WORK REQUIRED: May I have the lines from the one containing "X185250000Y-81000000D02*" to the end of the entries, returned exactly and with nothing else?

[DATA IN THIS EXERCISE — start]

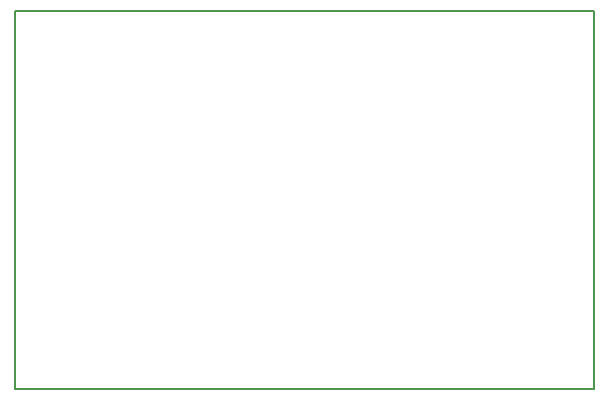
<source format=gm1>
%TF.GenerationSoftware,KiCad,Pcbnew,4.0.6-e0-6349~53~ubuntu16.04.1*%
%TF.CreationDate,2017-03-20T22:22:26+02:00*%
%TF.ProjectId,BLDC_controller,424C44435F636F6E74726F6C6C65722E,1.0*%
%TF.FileFunction,Profile,NP*%
%FSLAX46Y46*%
G04 Gerber Fmt 4.6, Leading zero omitted, Abs format (unit mm)*
G04 Created by KiCad (PCBNEW 4.0.6-e0-6349~53~ubuntu16.04.1) date Mon Mar 20 22:22:26 2017*
%MOMM*%
%LPD*%
G01*
G04 APERTURE LIST*
%ADD10C,0.100000*%
%ADD11C,0.150000*%
G04 APERTURE END LIST*
D10*
D11*
X136250000Y-113000000D02*
X136250000Y-81000000D01*
X185250000Y-113000000D02*
X136250000Y-113000000D01*
X185250000Y-81000000D02*
X185250000Y-113000000D01*
X136250000Y-81000000D02*
X185250000Y-81000000D01*
M02*

</source>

[DATA IN THIS EXERCISE — finish]

ANSWER TO THE PROBLEM:
X185250000Y-81000000D02*
X185250000Y-113000000D01*
X136250000Y-81000000D02*
X185250000Y-81000000D01*
M02*

</source>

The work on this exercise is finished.